### Problem statement
Please keep to the lines below from the one with "Document page, 1275x1650 pixels." through the one with "Identify the document elements. Format: label text...", and restate them word for word, ends included.

### Exercise inputs
################
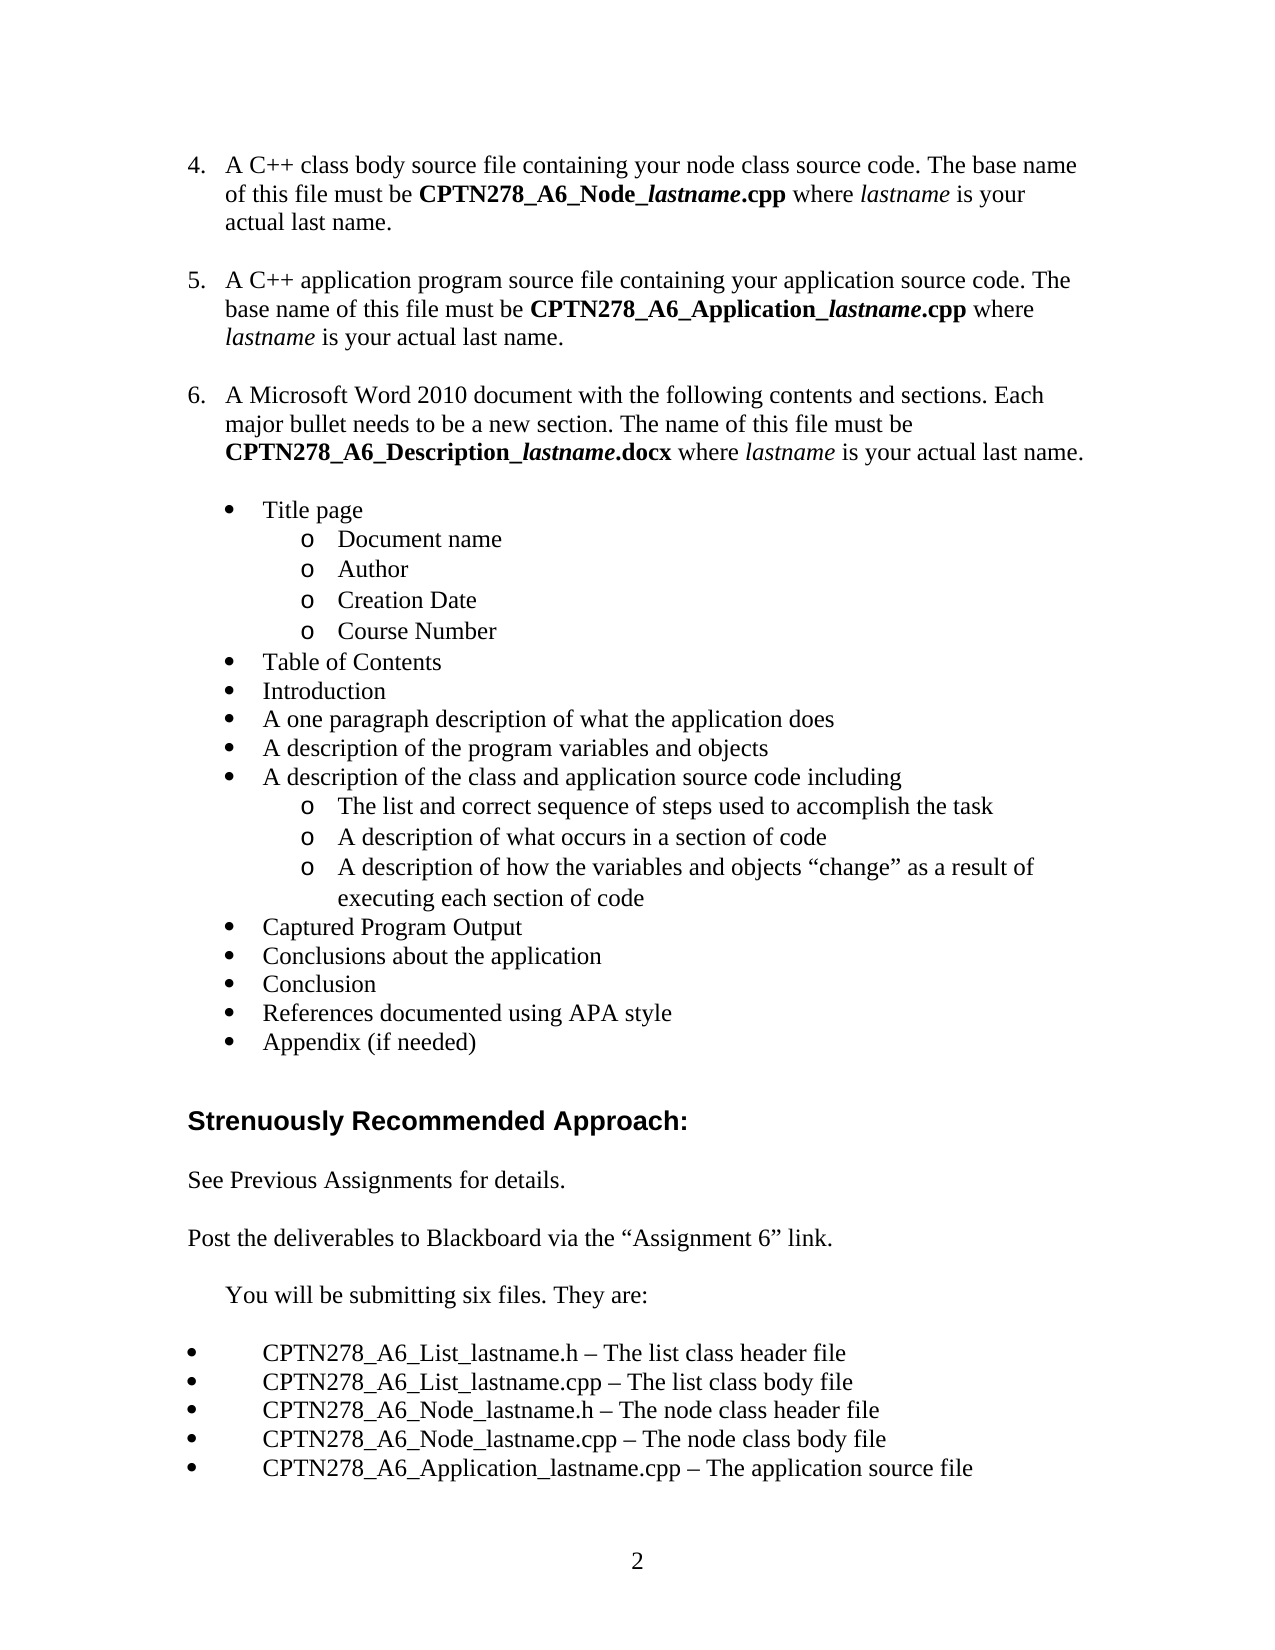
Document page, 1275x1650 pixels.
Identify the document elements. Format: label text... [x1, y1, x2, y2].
################
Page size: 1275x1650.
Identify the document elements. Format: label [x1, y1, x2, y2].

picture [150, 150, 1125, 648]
################
### Result
Document page, 1275x1650 pixels.
Identify the document elements. Format: label text... [x1, y1, x2, y2].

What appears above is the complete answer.